There are classic gay icon elements to Britney's life, notably the fact that she's been down -- way down -- and come back. She's had scandals and embarrassments, quickie marriages, no-panties pictures, and problems that landed her in rehab, even if just for a day. She's on an upswing now, looking healthy and fit, but all her comebacks haven't gone as smoothly. Her 2007 performance at the VMAs following her divorce from Kevin Federline yielded a leaden, spacey performance, which was quickly followed by challenges to her custody of her kids, endless legal battles, and missed court dates that led to her father's conservatorship of her affairs. That Guardian article noted that she's been described as the "first official train wreck of the 21st century"; she shaved her head and went on a rampage with an umbrella, with cameras flashing.
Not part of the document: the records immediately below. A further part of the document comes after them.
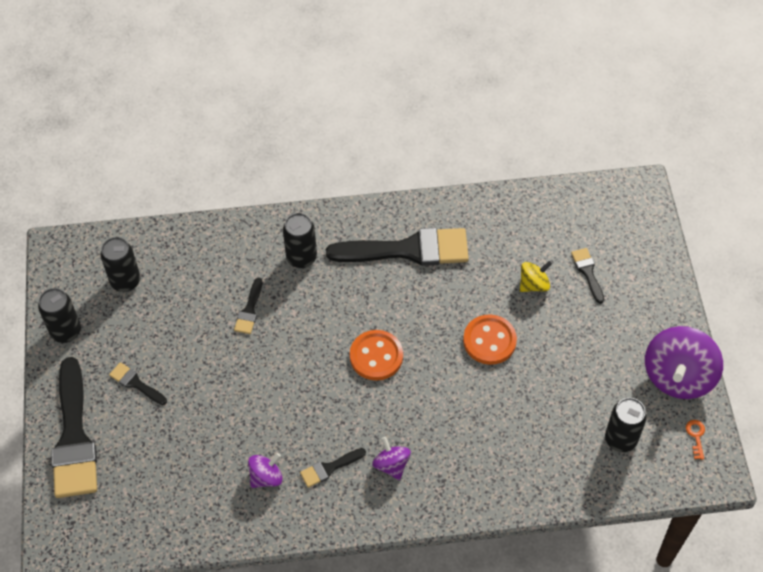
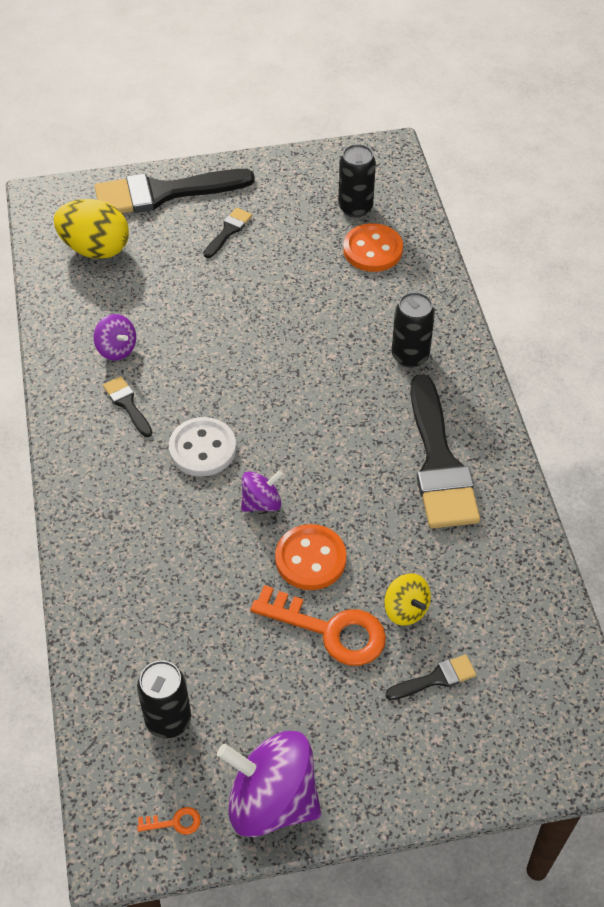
camera: 85 degrees right, 5 degrees down
black can [38,288,81,343] -> none
black brush [234,278,262,334] -> none
orange button [350,330,403,381] -> orange button moved to [343,223,403,272]
purple spinning top [372,437,411,480] -> purple spinning top moved to [241,470,283,512]
none -> yellow egg [54,199,129,259]
none -> white button [169,417,236,477]
none -> orange key [250,585,386,666]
Now it seems we know why she seems so inscrutable. She's on lockdown. She doesn't have control of her life for at least another two years; her father controls her career, her finances, and her personal life. She's been a money-making machine for at least the last 20 years, since she was a Disney child drone. It's been widely speculated since 2008 that Spears is bipolar, and reports say she's had manic episodes for years. It appears she's joking when in the documentary she says her onstage and offstage personas are wildly different: "I turn into this different person...seriously, bipolar disorder." Seriously, that's not what it is.
In the midst of the 2008 meltdown, she was every paparazzo's main target. While we may have laughed at the messenger, many of us empathized with blogger Chris Crocker's "Leave Britney alone!" wailing plea in the midst of her public crisis. It's a shame she's unlikely to ever really talk about it -- wouldn't be good for business, I imagine her managers thinking.
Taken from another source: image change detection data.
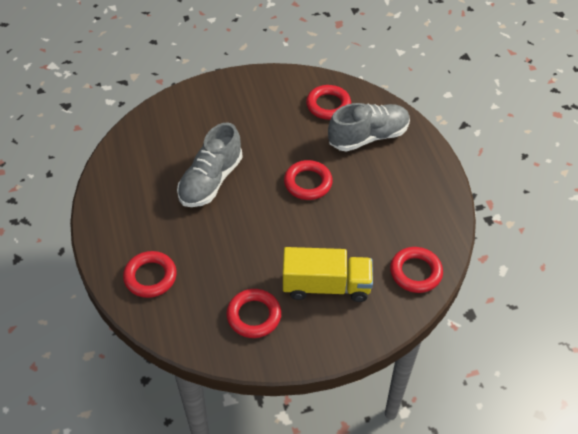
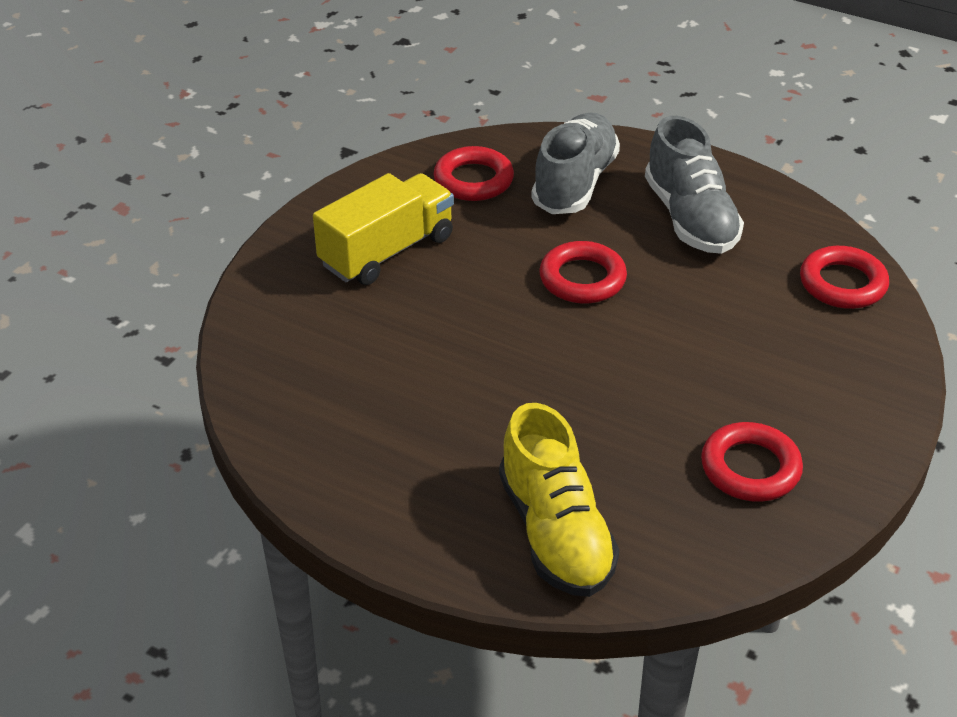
camera: 45 degrees left, 10 degrees down
red ring [123,251,177,298] -> yellow shoe [499,403,619,597]
grey shoe [177,122,243,207] -> grey shoe moved to [645,116,744,254]
yellow truck [283,247,373,302] -> yellow truck moved to [313,173,454,285]

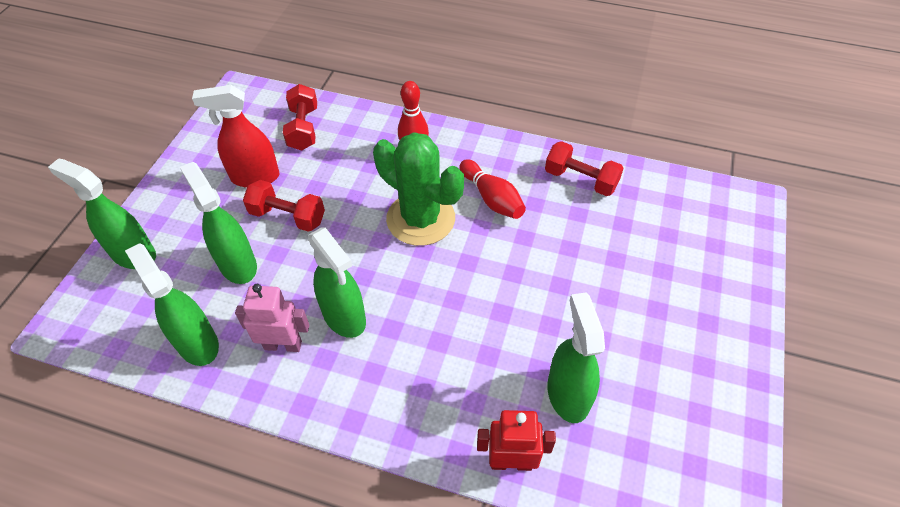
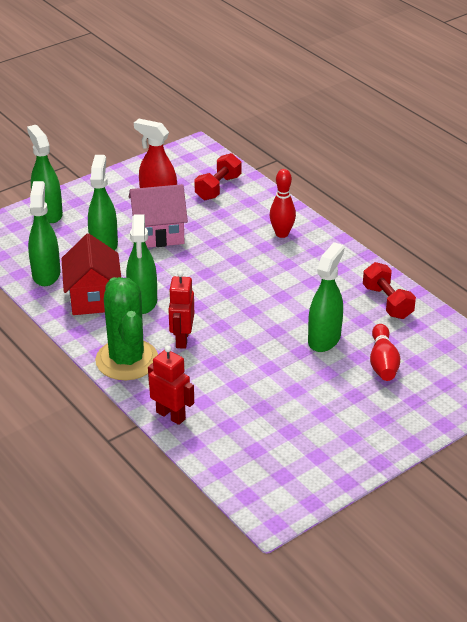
camera: 35 degrees right, 15 degrees down
pink robot [235,284,309,352] -> red house [61,234,121,315]
red dumbbell [243,180,325,232] -> pink house [129,184,188,248]
green cactus [373,132,464,246] -> green cactus moved to [95,277,158,380]
red bowling pin [459,159,526,219] -> red bowling pin moved to [370,324,401,381]
green spray bottle [547,292,605,423] -> green spray bottle moved to [308,242,344,352]
none -> red robot [168,271,194,349]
In that crisis lies the thing that draws so many of us to her, I believe: her essential underdog quality. She's the direct object in the grammar of her public life, not the subject of it. More than the aspirational, hey-I-could-do-that quality of her talents, more than her arguably camp naivete, more than her strength in determining her own destiny (a gay icon trait she hasn't displayed), we want to save Britney.
Our wish for Britney to get her life together, to be more than the apparent puppet she's been for 20-some years, is potent. The desire to defend the woman who has been beaten down by the press is strong. It's no wonder we feel the impulse to save her from the nefarious people -- mostly men, in the form of paparazzi, shady managers, Federline, her father -- who have been variously running her life or leading her astray. We wish for her to be more than merely a marionette and to really do what she wants to do, to truly express herself, after a lifetime of working at the bidding of others.
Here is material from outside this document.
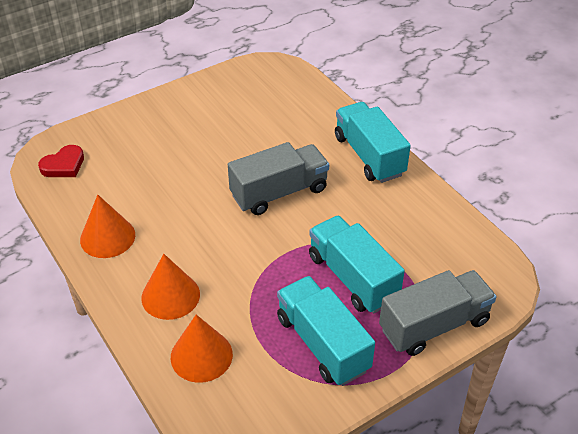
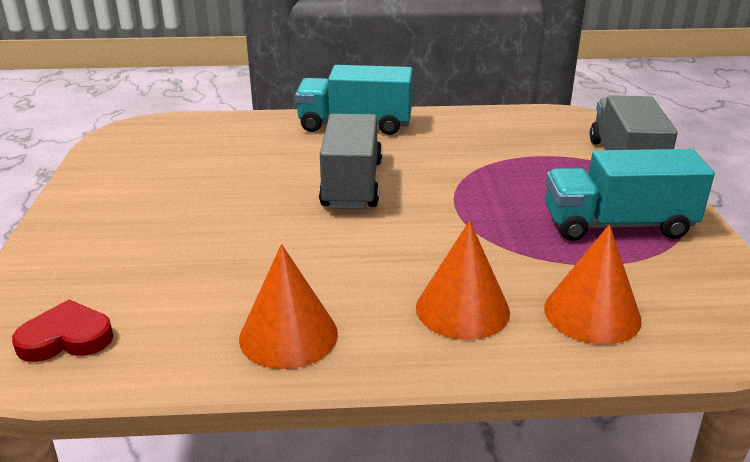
camera: 60 degrees left, 15 degrees down
red heart [38,145,84,177] -> red heart turned 90 degrees counterclockwise [12,300,113,362]
turquoise truck [309,215,405,313] -> none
In the meantime we can assuage our own guilt that we had any part in her oppression, in consuming the photos and tabloid stories that may have been a tipping point to a meltdown. We may have wanted her to be fierce, at the expense of being real. But we aren't like those other men. We want to support and buoy Britney, show that we'll be there through thick and thin.
Spears is poised to be the ultimate gay icon, the woman who lost control then wrested her life back from the brink. But though she's incredibly hardworking, we've yet to see her exhibit real control, real self-awareness. For now she is still a woman on the brink. When she's truly, legally able to be her own woman, perhaps we'll be able to see something different -- something honest.
And if she decides, as she says, that she's "particularly not really made for this industry" and leaves it, we'll have to accept that decision and value the strength of character it takes to make it.